--- WORKING DATA ---
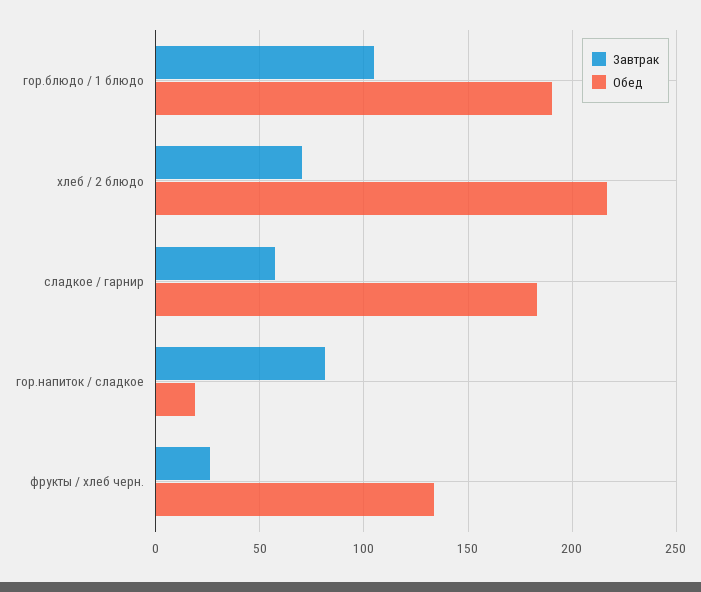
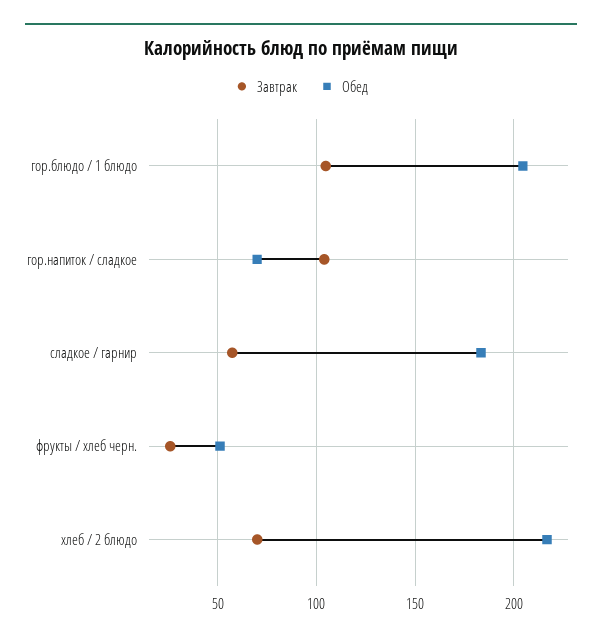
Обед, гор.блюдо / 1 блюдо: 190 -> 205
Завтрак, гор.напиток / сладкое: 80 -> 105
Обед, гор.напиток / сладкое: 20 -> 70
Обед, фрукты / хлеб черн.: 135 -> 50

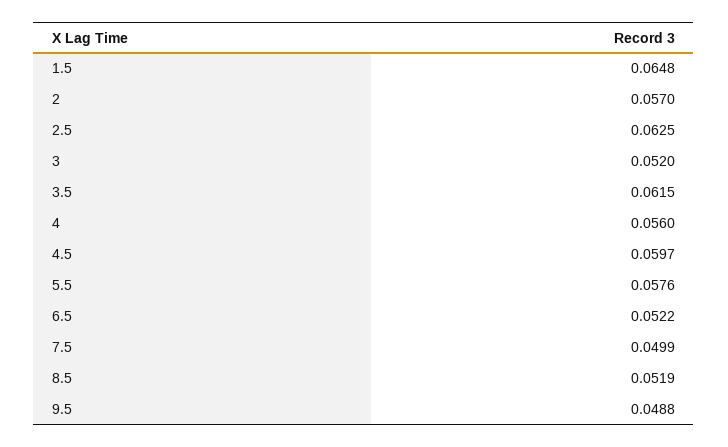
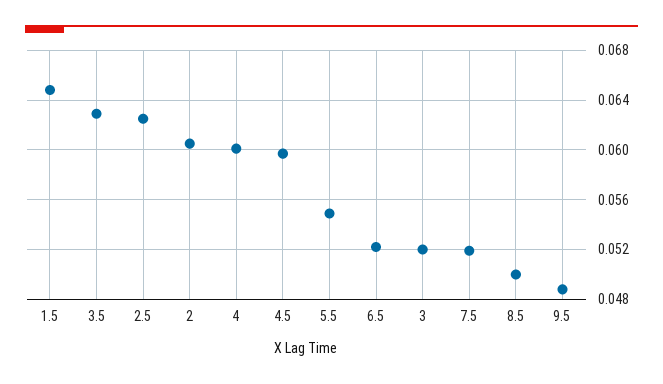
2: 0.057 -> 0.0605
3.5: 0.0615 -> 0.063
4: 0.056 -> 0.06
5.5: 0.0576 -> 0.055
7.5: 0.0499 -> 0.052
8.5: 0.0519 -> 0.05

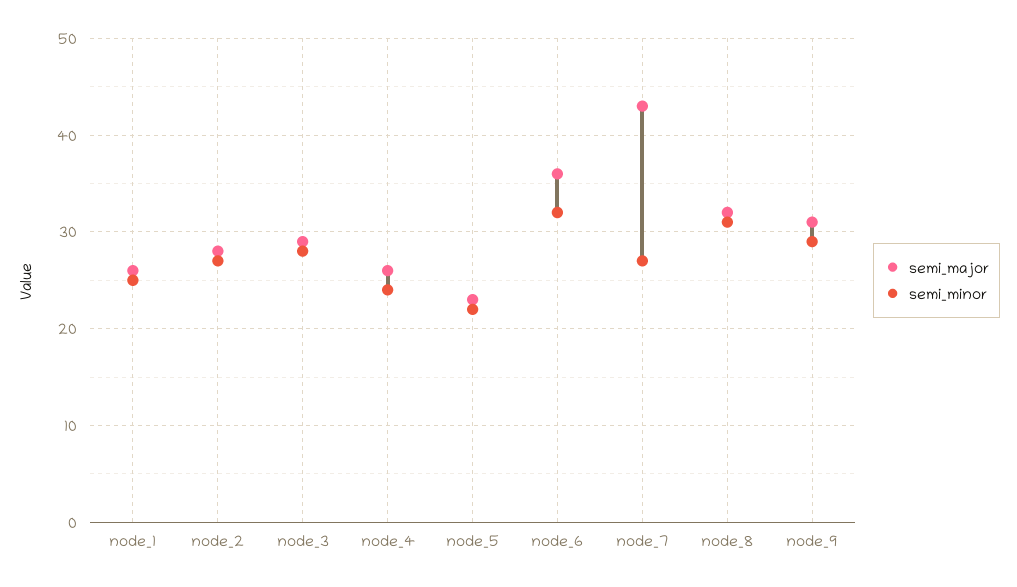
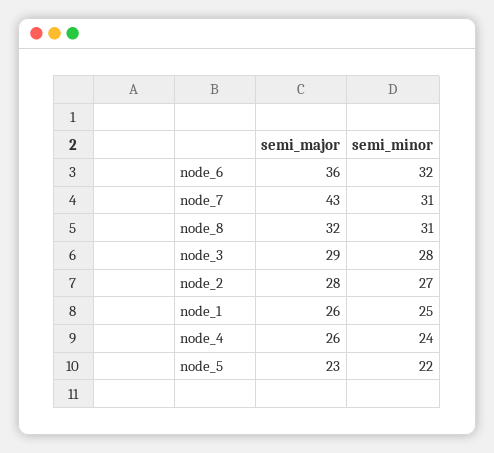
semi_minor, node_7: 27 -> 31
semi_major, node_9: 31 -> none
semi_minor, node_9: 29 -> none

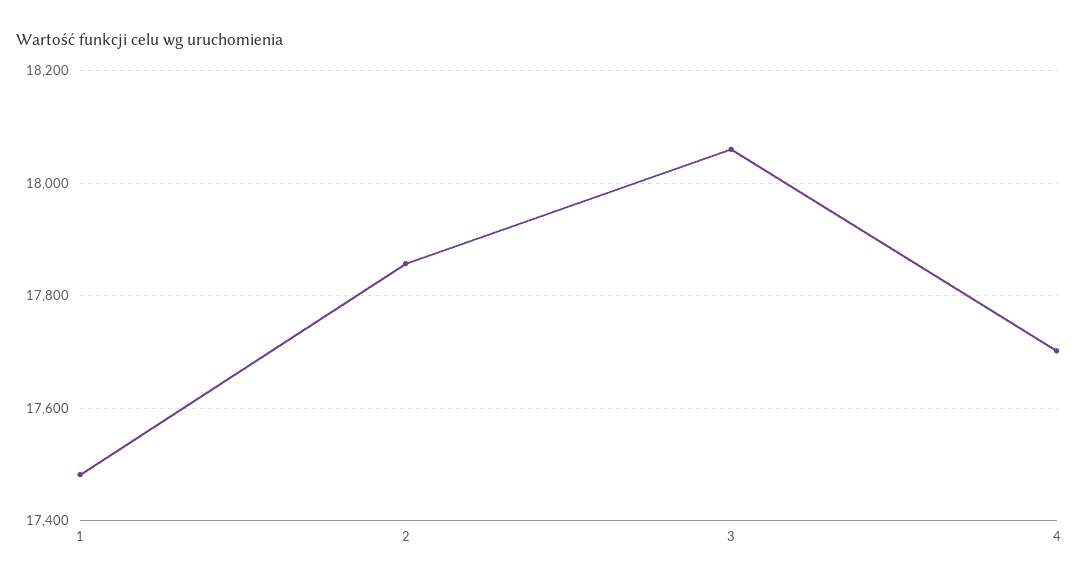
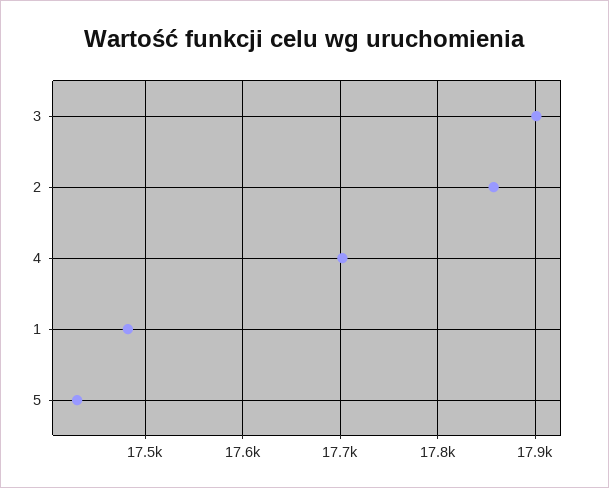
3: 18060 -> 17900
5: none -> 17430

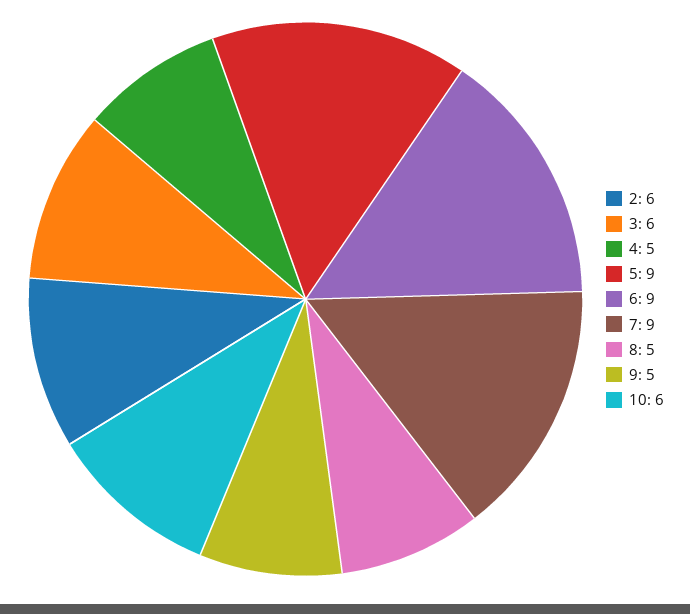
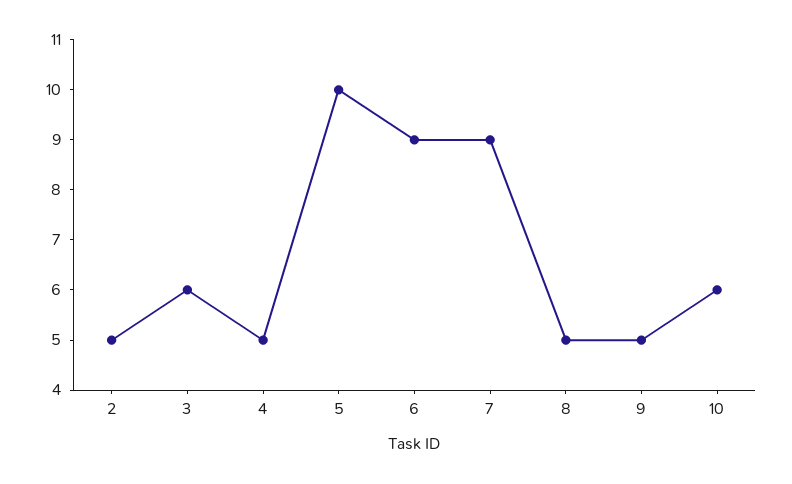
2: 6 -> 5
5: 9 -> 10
---
## REQUIRED ACTION
Since the pictures are not wanted, copy only the text of the records above, exactly.

## SOLUTION
Обед, гор.блюдо / 1 блюдо: 190 -> 205
Завтрак, гор.напиток / сладкое: 80 -> 105
Обед, гор.напиток / сладкое: 20 -> 70
Обед, фрукты / хлеб черн.: 135 -> 50

2: 0.057 -> 0.0605
3.5: 0.0615 -> 0.063
4: 0.056 -> 0.06
5.5: 0.0576 -> 0.055
7.5: 0.0499 -> 0.052
8.5: 0.0519 -> 0.05

semi_minor, node_7: 27 -> 31
semi_major, node_9: 31 -> none
semi_minor, node_9: 29 -> none

3: 18060 -> 17900
5: none -> 17430

2: 6 -> 5
5: 9 -> 10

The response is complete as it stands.